Additional benefits – such as improved skin tone, reduced erythema, and sebum regulation in individuals with oily skin – suggest that conotoxins may exert effects beyond muscle relaxation. It is plausible that these peptides modulate neurogenic signalling within the skin’s microvasculature or sebaceous glands, a hypothesis previously proposed in the context of botulinum toxin type A (Rahman et al. 2024; Dayel et al. 2024). An important aspect of our findings is the potential for synergistic use of TIIIA conotoxin with botulinum toxin in aesthetic applications. Previous literature indicates that agents with similar mechanisms but different sites of action within the motor unit can prolong the duration of clinical benefits (Coleman and Carruthers 2006). This raises the possibility of developing cosmetic products that support or extend the effects of injectable treatments.

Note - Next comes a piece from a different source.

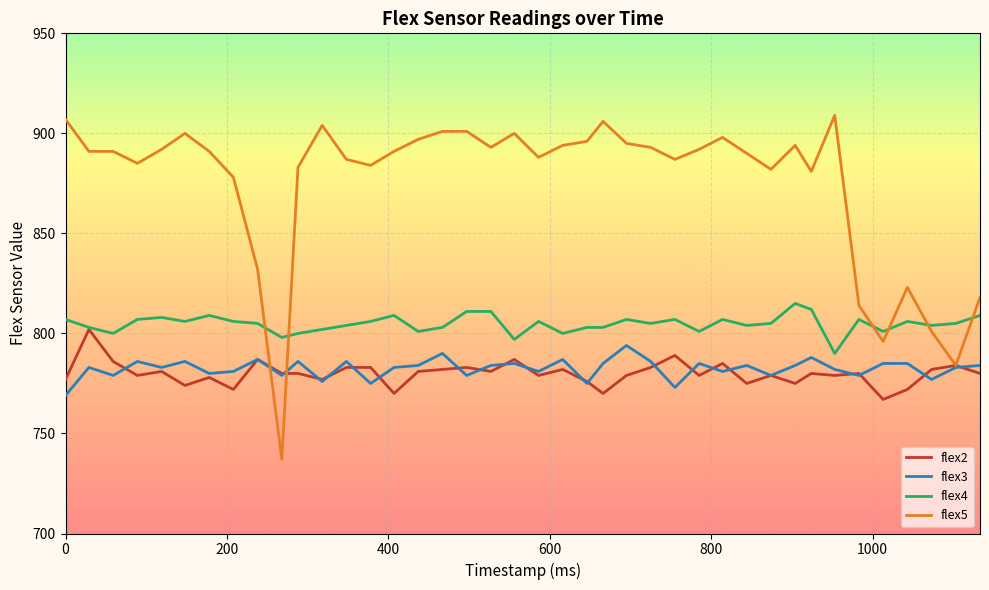

Rank the series by their maximum value, from highest to lowest.

flex5, flex4, flex2, flex3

The main limitations of this study include the relatively small sample size and the short, 4-week application period. Further randomized clinical trials with control groups and longer follow-up are needed to assess the durability and long-term safety of the effects. Moreover, although the in vitro and in vivo results were consistent, a full understanding of the mechanism of action of conotoxins in the skin requires additional molecular studies, including analyses of their interactions with ion channels in keratinocytes and fibroblasts.
Conclusions
In this study, we successfully demonstrated that the E. coli expression system can be effectively used for the production of recombinant μ-conotoxin TIIIA and its mutant TIIIAlaMut. The developed methodology provides a scalable and cost-efficient alternative to chemical synthesis, enabling access to functional μ-conotoxin variants. Importantly, the recombinant toxins retained their biological activity not only in electrophysiological assays but also after incorporation into cosmetic formulations, confirming their structural stability and compatibility with formulation processes. The application tests confirmed the potential of TIIIA conotoxin as a biologically active ingredient in cosmeceuticals.
Topical application of a cream containing conotoxin TIIIA resulted in visible antiaging benefits, most notably in the reduction of periocular wrinkles and improvements in overall skin smoothness and tone. Collectively, these findings indicate that recombinant μ-conotoxin TIIIA is a promising cosmeceutical ingredient with measurable antiwrinkle effects. Its properties suggest potential use both as a stand-alone cosmetic active and in combination with botulinum toxin to enhance or prolong aesthetic treatment outcomes.